[[ DATA FOR REVIEW, beginning ]]

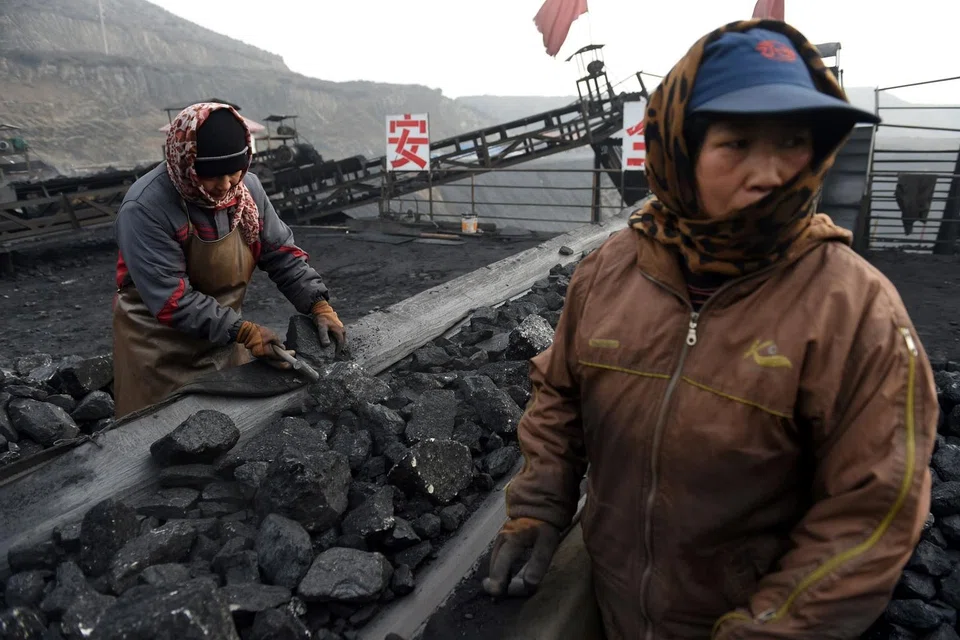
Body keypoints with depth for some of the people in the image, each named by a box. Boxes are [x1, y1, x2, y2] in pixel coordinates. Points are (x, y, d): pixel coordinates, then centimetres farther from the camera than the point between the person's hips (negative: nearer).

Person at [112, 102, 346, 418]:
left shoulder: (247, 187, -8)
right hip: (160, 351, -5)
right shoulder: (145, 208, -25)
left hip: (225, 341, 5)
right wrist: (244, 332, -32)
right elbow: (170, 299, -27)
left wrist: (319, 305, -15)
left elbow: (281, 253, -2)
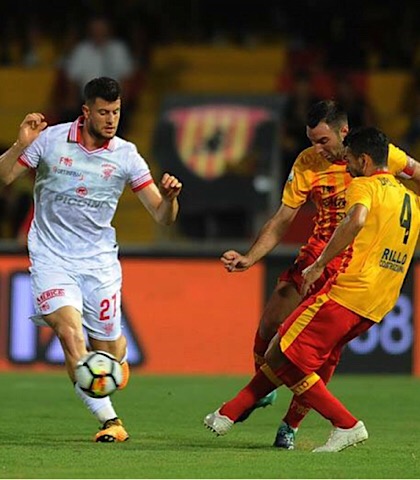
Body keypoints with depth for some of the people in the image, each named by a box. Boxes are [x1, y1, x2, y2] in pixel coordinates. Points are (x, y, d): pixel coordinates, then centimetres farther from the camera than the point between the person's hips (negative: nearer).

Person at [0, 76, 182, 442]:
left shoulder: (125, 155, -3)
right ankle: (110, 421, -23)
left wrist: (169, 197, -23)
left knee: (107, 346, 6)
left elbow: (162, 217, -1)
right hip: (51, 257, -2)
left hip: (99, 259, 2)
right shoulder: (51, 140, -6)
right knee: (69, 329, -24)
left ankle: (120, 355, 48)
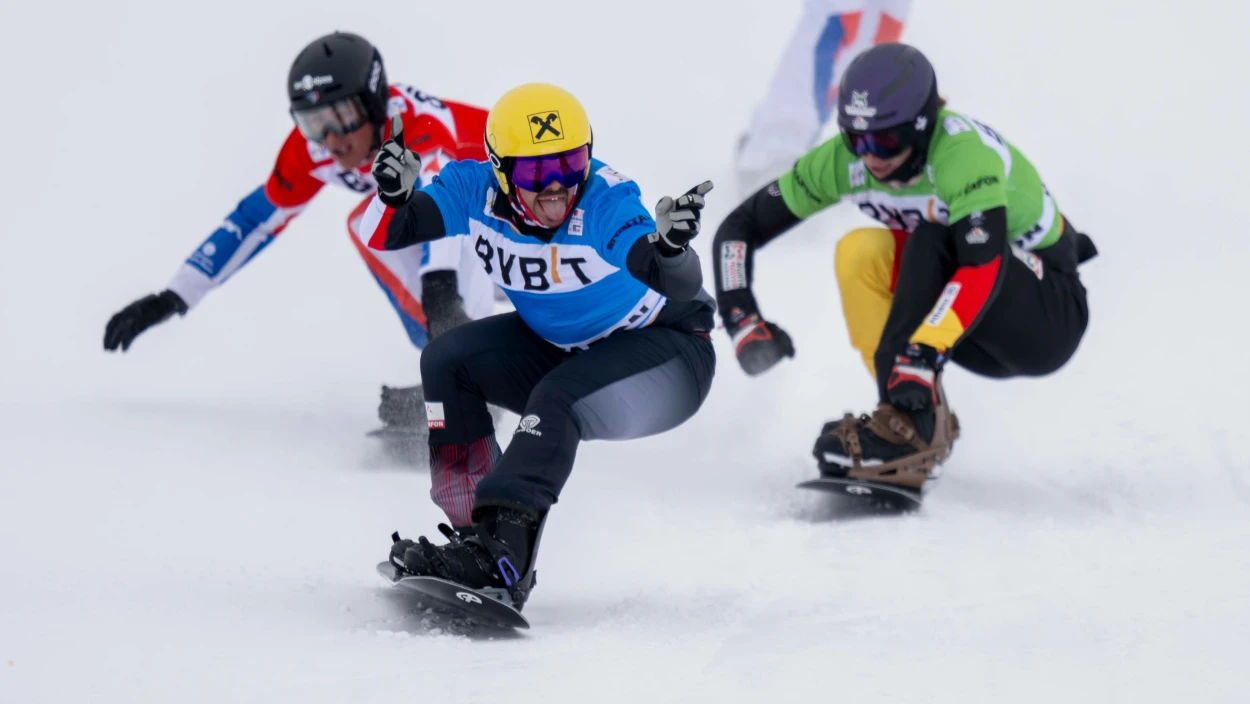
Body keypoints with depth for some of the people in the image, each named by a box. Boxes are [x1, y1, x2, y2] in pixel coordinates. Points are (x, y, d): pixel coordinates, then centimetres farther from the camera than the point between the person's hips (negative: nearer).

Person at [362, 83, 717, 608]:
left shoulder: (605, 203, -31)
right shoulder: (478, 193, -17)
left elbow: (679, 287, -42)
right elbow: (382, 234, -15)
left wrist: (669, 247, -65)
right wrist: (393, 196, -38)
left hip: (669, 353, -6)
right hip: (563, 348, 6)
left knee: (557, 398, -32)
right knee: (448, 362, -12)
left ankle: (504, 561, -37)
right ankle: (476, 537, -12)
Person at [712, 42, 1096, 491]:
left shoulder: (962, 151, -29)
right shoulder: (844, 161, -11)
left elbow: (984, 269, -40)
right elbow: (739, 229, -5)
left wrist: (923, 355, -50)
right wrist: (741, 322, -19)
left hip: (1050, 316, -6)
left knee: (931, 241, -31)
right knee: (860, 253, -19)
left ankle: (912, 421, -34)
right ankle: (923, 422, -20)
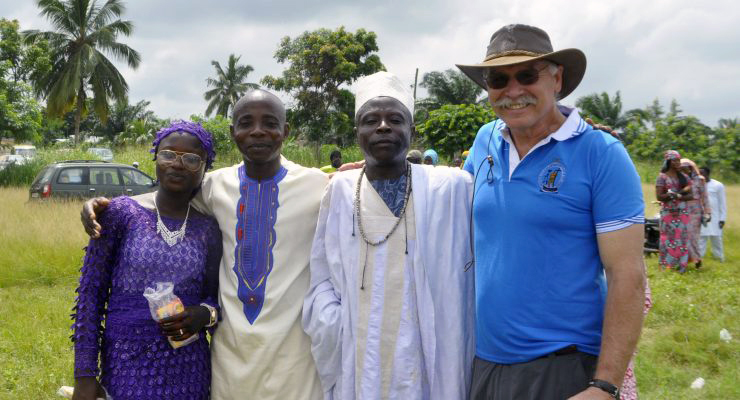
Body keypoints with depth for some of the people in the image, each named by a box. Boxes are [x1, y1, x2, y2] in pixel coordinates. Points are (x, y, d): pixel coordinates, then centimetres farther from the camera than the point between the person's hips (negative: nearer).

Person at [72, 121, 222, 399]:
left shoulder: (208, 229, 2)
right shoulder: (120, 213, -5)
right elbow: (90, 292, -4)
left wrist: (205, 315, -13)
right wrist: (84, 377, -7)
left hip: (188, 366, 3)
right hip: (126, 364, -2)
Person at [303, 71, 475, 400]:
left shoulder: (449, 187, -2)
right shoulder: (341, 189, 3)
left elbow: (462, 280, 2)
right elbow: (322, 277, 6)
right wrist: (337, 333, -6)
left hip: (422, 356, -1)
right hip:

[[ DATA FOR REVIEW, end ]]

**REQUIREMENT:** Write out, word for word, the lines of the records starting at the one containing "right shoulder: (341, 189, 3)" and ending at the final line of the records.

**EXPECTED ANSWER:**
right shoulder: (341, 189, 3)
left elbow: (462, 280, 2)
right elbow: (322, 277, 6)
right wrist: (337, 333, -6)
left hip: (422, 356, -1)
right hip:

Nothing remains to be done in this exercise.